The present invention relates to ignition coils, and, more particularly, to ignition coils having a high-voltage connection device or means for connecting an ignition cable to a secondary winding of the ignition coil.
An ignition coil is known, comprising a primary winding embedded in a cast resin portion, a secondary winding embedded in the cast resin portion and a high-voltage electrical connection device. The high-voltage electrical connection device includes at least one contact part electrically connecting a high-voltage end of the secondary coil to a conducting end portion of an ignition cable and a retaining part protruding beyond the cast resin portion and provided with a throughgoing aperture. A high-voltage connection of an ignition cable to an ignition coil is known from the DE-OS 35 06 929, in which the ignition cable end is introduced into an aperture of a connection tower and contacted by a pointed contact pin, with the contact pin being electrically connected via a contact wire to the end of a high-voltage winding. The connection tower, into which the ignition cable is inserted, is sealed against moisture by a shroud.
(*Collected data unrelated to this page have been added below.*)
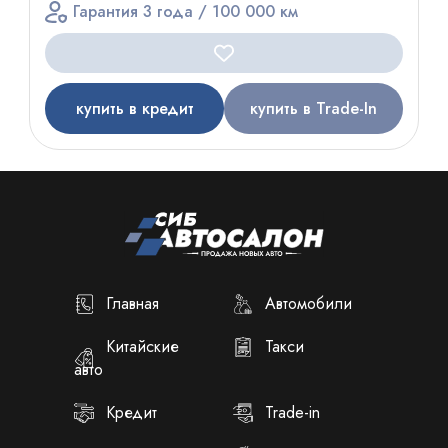
Гарантия 3 года / 100 000 км
купить в кредит
купить в Trade-In
Главная
Автомобили
Китайские
Такси
авто
Кредит
Trade-in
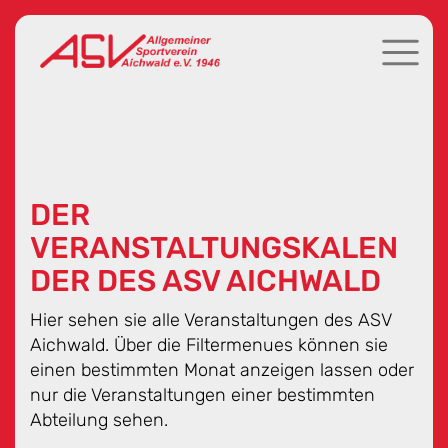
DER
VERANSTALTUNGSKALEN
DER DES ASV AICHWALD
Hier sehen sie alle Veranstaltungen des ASV
Aichwald. Über die Filtermenues können sie
einen bestimmten Monat anzeigen lassen oder
nur die Veranstaltungen einer bestimmten
Abteilung sehen.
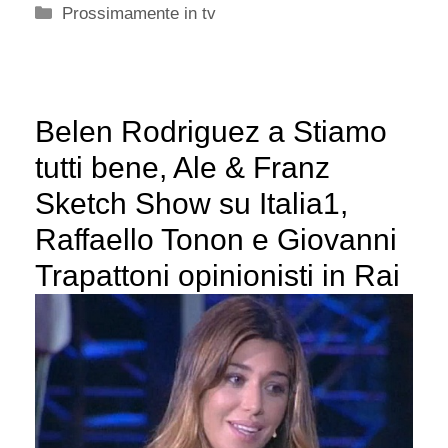
Categorie
Prossimamente in tv
Belen Rodriguez a Stiamo
tutti bene, Ale & Franz
Sketch Show su Italia1,
Raffaello Tonon e Giovanni
Trapattoni opinionisti in Rai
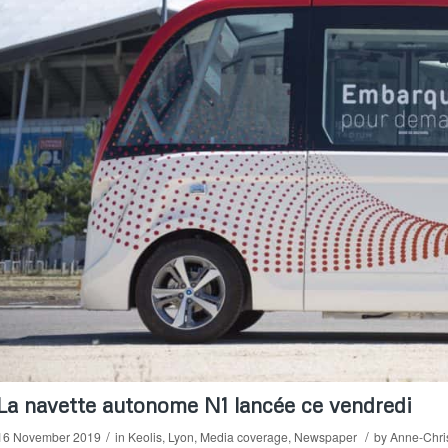
La navette autonome N1 lancée ce vendredi
/
/
16 November 2019
in
Keolis
,
Lyon
,
Media coverage
,
Newspaper
by
Anne-Chri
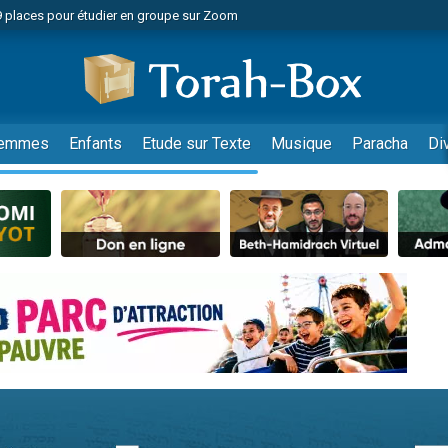
49 places pour étudier en groupe sur Zoom
nes viennent de faire un don pour Diane, 80 ans, dans un appartement insalu
viennent de nous rejoindre sur WhatsApp
viennent de nous rejoindre sur WhatsApp
es viennent de faire un don pour Reloger Rivka, 6 enfants, victime de violences
emmes
Enfants
Etude sur Texte
Musique
Paracha
Di
es viennent de faire un don pour 1 Journée de Vacances Pour les Enfants
 viennent de demander une bénédiction
viennent de nous rejoindre sur WhatsApp
49 places pour étudier en groupe sur Zoom
 donner son Maasser
viennent de nous rejoindre sur WhatsApp
viennent de nous rejoindre sur WhatsApp
de donner son Maasser
es viennent de faire un don pour 5 jours de vacances aux Orphelins
viennent de nous rejoindre sur WhatsApp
It is further common practice to use plug-type contacts for the connection of the high-voltage cable to the high-voltage winding. These plug-type contacts may be insulating plastic molded pieces. Such plastic molded pieces do not always guarantee a low-loss transmission, particularly with extremely high voltages, where moisture has penetrated, for example. In order to ensure safe handling of the high voltage, the plastic molded pieces would need to be of larger dimension. However, that would have the disadvantage that the connection area would have significantly larger dimensions and that the weight of the ignition unit would also increase.
The aim is to develop a high-voltage connection which removes this disadvantage and ensures, with the minimum weight possible, a low-loss transmission of the high voltage from the ignition coil to the ignition cable.